* _Task requirements_
Convert the text read from the records into a JSON list of strings, one string per line, with blank lines and the pictures left out.

* _Excerpted data_
....

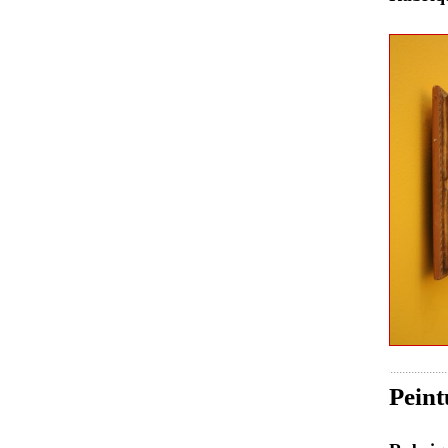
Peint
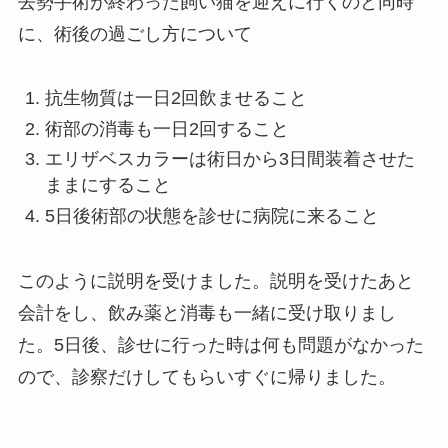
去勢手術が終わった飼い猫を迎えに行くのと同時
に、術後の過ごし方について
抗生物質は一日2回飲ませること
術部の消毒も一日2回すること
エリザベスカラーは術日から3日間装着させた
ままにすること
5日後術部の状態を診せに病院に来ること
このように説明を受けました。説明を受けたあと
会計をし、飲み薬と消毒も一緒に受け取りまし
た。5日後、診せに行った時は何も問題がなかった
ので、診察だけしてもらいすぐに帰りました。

....

* _Exercise solution_
[
  "Peint",
  "去勢手術が終わった飼い猫を迎えに行くのと同時",
  "に、術後の過ごし方について",
  "抗生物質は一日2回飲ませること",
  "術部の消毒も一日2回すること",
  "エリザベスカラーは術日から3日間装着させた",
  "ままにすること",
  "5日後術部の状態を診せに病院に来ること",
  "このように説明を受けました。説明を受けたあと",
  "会計をし、飲み薬と消毒も一緒に受け取りまし",
  "た。5日後、診せに行った時は何も問題がなかった",
  "ので、診察だけしてもらいすぐに帰りました。"
]